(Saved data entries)
§

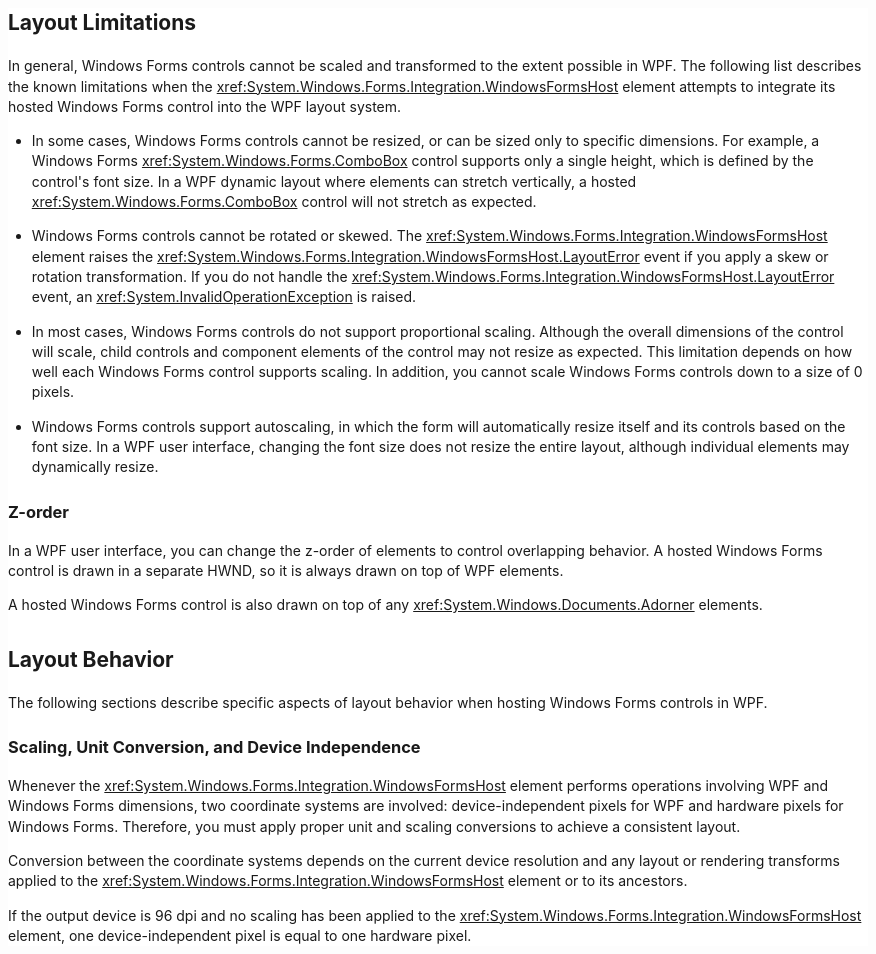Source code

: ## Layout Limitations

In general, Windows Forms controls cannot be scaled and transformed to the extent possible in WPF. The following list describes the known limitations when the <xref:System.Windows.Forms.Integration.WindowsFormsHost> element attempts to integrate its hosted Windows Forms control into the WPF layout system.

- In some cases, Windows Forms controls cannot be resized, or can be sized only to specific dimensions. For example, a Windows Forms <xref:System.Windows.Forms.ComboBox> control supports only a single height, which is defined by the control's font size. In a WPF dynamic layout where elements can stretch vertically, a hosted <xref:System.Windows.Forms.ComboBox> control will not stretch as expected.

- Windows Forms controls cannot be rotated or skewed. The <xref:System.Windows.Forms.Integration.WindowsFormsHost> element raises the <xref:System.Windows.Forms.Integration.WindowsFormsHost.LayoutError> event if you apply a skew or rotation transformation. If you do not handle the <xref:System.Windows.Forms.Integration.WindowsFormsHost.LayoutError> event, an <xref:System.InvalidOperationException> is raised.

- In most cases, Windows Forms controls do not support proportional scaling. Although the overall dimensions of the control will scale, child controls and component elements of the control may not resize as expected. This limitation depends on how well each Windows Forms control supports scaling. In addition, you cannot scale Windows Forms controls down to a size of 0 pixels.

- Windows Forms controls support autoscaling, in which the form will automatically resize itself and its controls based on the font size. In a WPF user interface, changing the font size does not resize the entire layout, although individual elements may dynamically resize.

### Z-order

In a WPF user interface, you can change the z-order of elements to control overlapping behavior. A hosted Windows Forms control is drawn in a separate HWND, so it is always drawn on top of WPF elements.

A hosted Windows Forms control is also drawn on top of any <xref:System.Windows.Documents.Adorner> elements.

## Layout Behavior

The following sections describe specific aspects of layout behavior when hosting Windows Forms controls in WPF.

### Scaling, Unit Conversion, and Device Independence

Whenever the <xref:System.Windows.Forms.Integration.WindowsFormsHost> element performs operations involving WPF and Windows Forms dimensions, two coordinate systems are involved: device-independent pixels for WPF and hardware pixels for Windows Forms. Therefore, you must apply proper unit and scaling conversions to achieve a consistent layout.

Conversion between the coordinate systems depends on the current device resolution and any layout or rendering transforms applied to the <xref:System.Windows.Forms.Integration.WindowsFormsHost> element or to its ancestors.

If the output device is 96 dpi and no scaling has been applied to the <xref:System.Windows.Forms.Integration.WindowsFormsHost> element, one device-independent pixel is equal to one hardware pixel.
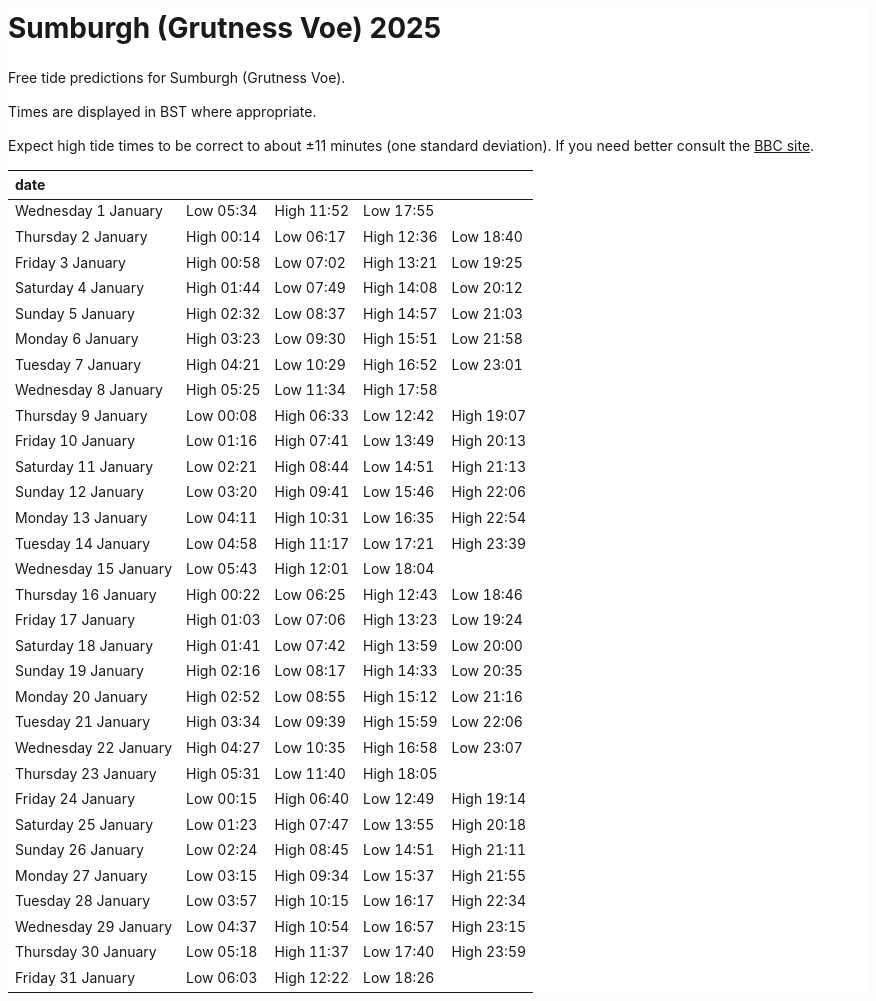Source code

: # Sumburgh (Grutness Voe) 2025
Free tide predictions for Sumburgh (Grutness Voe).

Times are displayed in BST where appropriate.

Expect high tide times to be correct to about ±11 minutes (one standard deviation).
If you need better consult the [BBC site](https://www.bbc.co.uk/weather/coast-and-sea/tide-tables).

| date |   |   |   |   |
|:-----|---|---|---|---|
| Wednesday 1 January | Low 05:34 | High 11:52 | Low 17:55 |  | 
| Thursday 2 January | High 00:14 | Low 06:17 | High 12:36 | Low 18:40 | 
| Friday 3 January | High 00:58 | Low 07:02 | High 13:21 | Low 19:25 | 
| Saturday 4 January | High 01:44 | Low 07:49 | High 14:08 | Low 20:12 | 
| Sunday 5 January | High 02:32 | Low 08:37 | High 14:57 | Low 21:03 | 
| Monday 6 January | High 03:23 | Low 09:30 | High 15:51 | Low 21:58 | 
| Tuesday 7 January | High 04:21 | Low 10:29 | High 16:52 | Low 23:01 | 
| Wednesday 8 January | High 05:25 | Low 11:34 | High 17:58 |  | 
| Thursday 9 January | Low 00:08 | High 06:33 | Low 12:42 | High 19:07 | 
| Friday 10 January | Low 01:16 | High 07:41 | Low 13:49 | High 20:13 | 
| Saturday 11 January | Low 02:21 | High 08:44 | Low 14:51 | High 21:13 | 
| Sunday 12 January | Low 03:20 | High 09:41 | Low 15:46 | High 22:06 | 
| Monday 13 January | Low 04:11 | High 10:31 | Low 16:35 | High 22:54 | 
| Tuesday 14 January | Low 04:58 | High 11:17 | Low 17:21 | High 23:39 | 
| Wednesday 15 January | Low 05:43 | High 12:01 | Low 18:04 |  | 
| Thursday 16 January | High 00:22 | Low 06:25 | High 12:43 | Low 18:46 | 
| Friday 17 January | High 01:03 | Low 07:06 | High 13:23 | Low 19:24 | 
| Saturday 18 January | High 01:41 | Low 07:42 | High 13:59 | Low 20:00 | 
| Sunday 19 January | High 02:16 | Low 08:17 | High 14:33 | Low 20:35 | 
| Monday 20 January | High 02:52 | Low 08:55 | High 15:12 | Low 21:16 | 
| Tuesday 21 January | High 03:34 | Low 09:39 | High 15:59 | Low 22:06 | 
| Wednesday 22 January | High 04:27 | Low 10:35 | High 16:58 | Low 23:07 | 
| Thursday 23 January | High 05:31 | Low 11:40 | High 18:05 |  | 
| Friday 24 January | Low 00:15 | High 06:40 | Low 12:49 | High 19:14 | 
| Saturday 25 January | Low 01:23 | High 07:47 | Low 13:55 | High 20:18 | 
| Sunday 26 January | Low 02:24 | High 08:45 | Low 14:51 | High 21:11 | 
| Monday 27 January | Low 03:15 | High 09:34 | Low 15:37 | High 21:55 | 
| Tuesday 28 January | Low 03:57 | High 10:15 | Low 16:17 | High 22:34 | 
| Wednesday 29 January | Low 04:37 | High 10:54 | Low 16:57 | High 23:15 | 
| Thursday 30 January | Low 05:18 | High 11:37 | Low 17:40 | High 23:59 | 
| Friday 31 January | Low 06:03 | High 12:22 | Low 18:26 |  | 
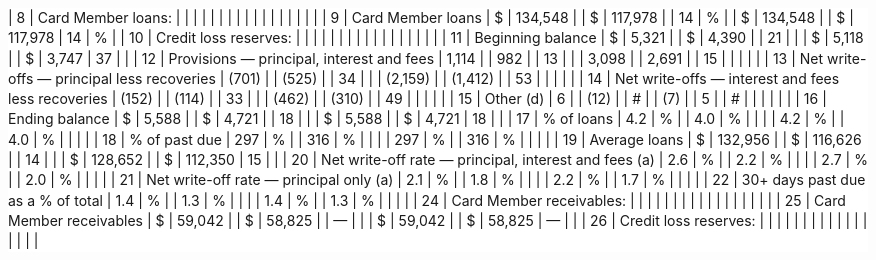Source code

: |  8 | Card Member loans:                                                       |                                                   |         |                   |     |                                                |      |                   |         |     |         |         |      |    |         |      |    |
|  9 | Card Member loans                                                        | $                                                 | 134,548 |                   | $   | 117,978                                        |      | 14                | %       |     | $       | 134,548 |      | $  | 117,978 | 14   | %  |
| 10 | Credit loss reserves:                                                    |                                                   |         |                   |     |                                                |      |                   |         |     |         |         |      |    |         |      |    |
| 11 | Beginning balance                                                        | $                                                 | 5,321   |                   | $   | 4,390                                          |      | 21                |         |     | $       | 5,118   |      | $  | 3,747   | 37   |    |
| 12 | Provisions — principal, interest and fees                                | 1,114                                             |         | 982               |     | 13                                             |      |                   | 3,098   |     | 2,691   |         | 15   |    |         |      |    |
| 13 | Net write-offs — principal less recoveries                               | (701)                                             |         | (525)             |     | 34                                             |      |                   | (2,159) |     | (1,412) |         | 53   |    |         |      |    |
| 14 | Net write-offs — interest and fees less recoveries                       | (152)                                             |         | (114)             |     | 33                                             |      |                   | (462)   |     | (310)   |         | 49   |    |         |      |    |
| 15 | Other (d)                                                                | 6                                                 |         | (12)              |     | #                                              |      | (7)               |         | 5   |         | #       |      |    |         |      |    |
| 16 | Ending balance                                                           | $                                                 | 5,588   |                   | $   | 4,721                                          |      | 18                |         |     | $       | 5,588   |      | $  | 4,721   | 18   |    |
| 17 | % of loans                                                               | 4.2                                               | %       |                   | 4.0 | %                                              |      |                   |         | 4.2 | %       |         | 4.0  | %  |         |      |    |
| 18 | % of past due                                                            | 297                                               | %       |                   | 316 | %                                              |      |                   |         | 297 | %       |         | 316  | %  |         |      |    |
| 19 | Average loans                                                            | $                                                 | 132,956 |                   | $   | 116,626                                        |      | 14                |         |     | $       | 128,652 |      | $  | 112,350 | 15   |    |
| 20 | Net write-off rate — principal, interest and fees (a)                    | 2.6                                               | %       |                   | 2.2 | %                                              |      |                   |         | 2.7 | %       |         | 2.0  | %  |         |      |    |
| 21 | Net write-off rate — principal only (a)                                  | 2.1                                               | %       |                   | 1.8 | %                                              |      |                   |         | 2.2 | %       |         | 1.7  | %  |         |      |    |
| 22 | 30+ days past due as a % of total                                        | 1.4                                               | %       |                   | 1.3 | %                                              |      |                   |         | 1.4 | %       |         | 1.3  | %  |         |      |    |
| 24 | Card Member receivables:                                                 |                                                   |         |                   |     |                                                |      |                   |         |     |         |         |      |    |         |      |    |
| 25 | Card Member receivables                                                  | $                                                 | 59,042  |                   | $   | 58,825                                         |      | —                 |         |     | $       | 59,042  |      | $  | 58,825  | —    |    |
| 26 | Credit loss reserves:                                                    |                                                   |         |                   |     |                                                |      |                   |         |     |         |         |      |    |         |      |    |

§

§ WORK REQUEST
Write out the lines of Block 1 starting at the line that contains "## Layout Limitations" and ending at the line that contains "In general, Windows", including both of those lines.

§ RESPONSE BELOW
: ## Layout Limitations

In general, Windows Forms controls cannot be scaled and transformed to the extent possible in WPF. The following list describes the known limitations when the <xref:System.Windows.Forms.Integration.WindowsFormsHost> element attempts to integrate its hosted Windows Forms control into the WPF layout system.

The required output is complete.